Der Schorndorfer Oberbürgermeister Bernd Hornikel hat dramatische Szenen der Hochwassernacht in seiner Gegend geschildert. Die Wasserfluten seien so schnell über die Region hereingebrochen, dass sich Feuerwehrleute selbst hätten retten müssen, berichtete er am Montag bei einer spontan anberaumten Pressekonferenz in Rudersberg im Rems-Murr-Kreis. 

Alle sieben Abteilungen der Feuerwehr seien in die Gemeinde Rudersberg aufgebrochen, aber nur ein Fahrzeug sei dort angekommen, alle anderen seien auf dem Weg in den Wassermassen steckengeblieben. Die örtliche Feuerwehr habe drei Fahrzeuge eingebüßt. «Die sind im wahrsten Sinne des Wortes abgesoffen», sagte Hornikel . Die Kameradinnen und Kameraden hätten sich auf das Fahrzeugdach flüchten müssen, um von dort selbst gerettet zu werden. Das Gemeine sei, so Hornikel , dass man mit einem Entspannungsgefühl in den Abend gegangen sei, dann die Lage aber innerhalb von Minuten eskaliert sei. 

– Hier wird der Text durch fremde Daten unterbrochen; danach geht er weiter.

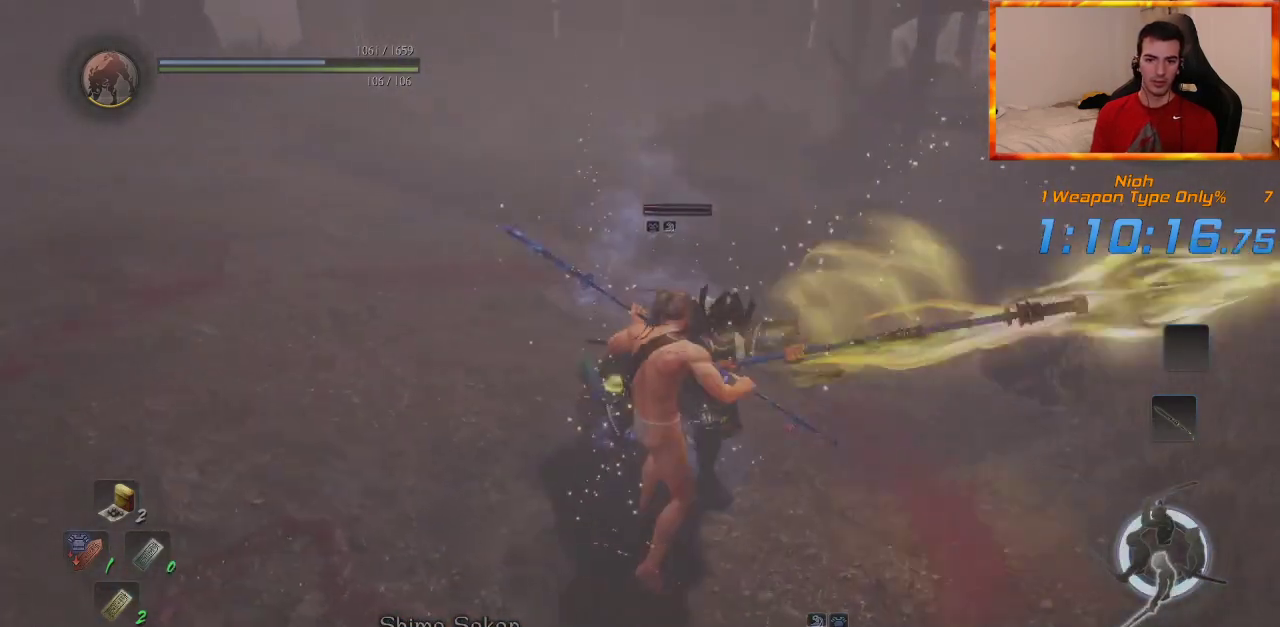
{"dt_ms": 500, "buttons": [], "left_stick": "up", "right_stick": "center", "events": [[500, "L1", "up"]]}
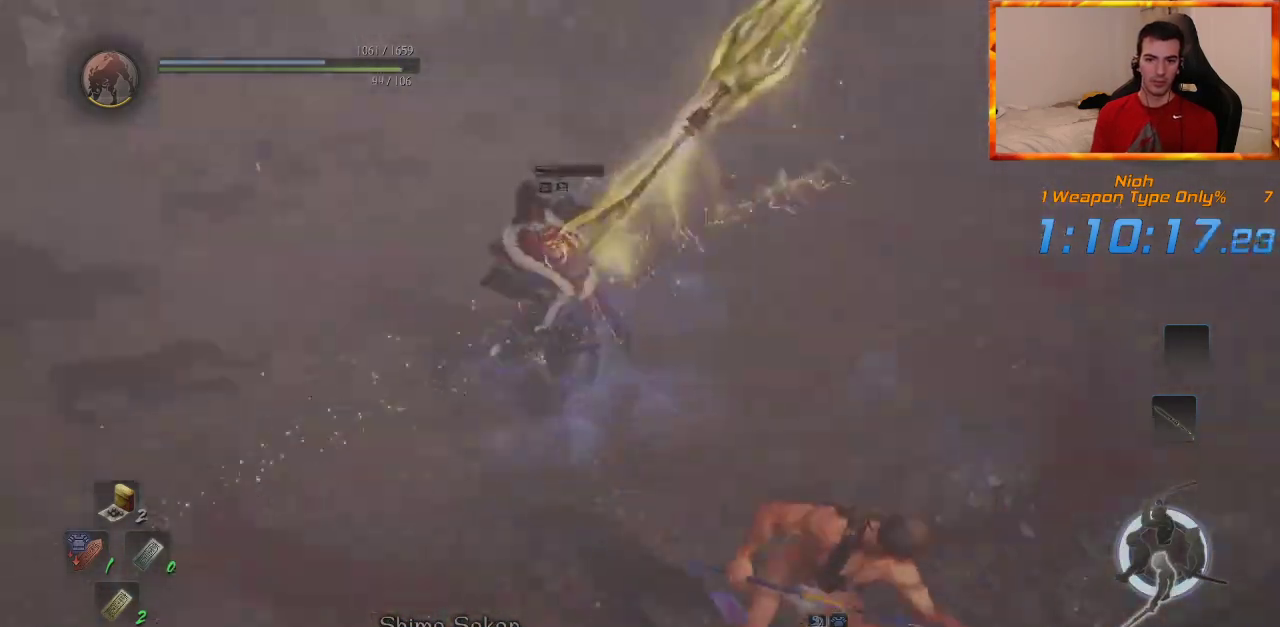
{"dt_ms": 500, "buttons": ["TRIANGLE", "L1"], "left_stick": "up", "right_stick": "center", "events": [[250, "L1", "down"], [317, "TRIANGLE", "down"]]}
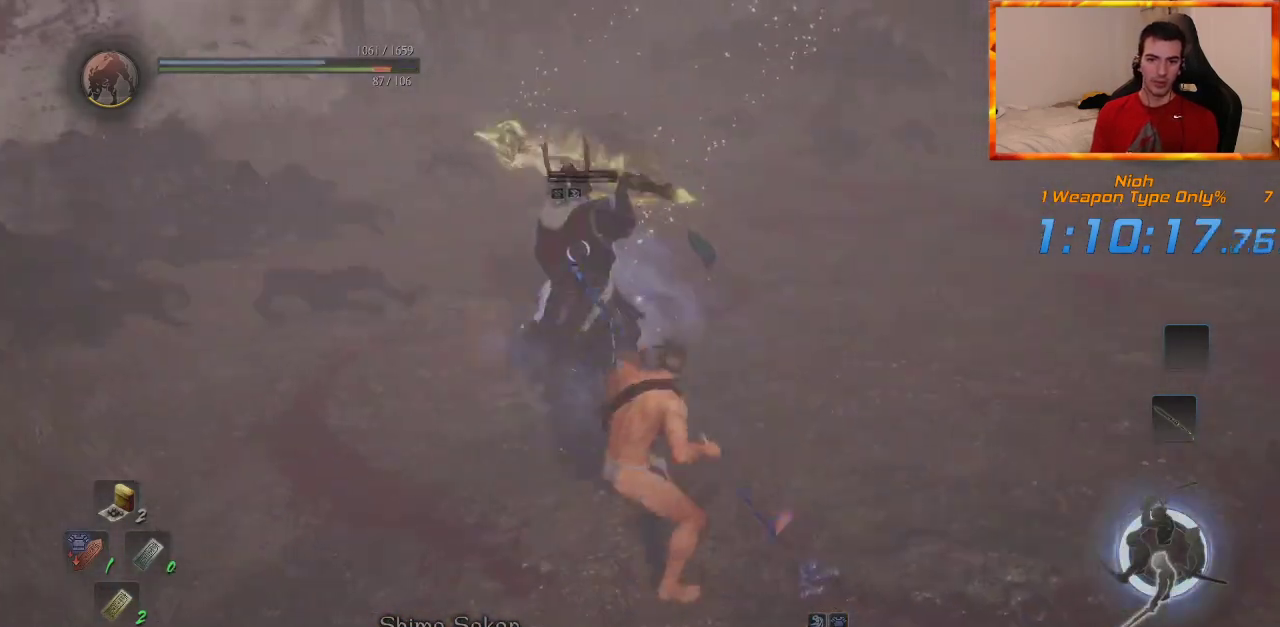
{"dt_ms": 500, "buttons": ["L1"], "left_stick": "up", "right_stick": "center", "events": [[100, "TRIANGLE", "up"], [150, "TRIANGLE", "down"], [267, "TRIANGLE", "up"], [317, "TRIANGLE", "down"], [467, "TRIANGLE", "up"]]}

Lage in Ebersbach an der Fils unklar

In der Stadt Ebersbach an der Fils (Kreis Göppingen) südöstlich von Stuttgart wurden Anwohnerinnen und Anwohner einiger Straßenzüge evakuiert. Die Überflutungen betrafen ein Wohngebiet, wie das Landratsamt Göppingen am Morgen mitteilte. Unklar war noch, wie viele Menschen betroffen waren. Details will das Amt am Nachmittag mitteilen. Wassermassen durchbrachen zudem an der Bundesstraße eine Lärmschutzwand und überfluteten die Fahrbahnen. Das Wasser auf der Straße komme überwiegend von dem Fluss Fils, der in der Nähe verläuft, aber auch von Hängen. Die Bahnlinie von Göppingen nach Ebersbach war ebenfalls dicht.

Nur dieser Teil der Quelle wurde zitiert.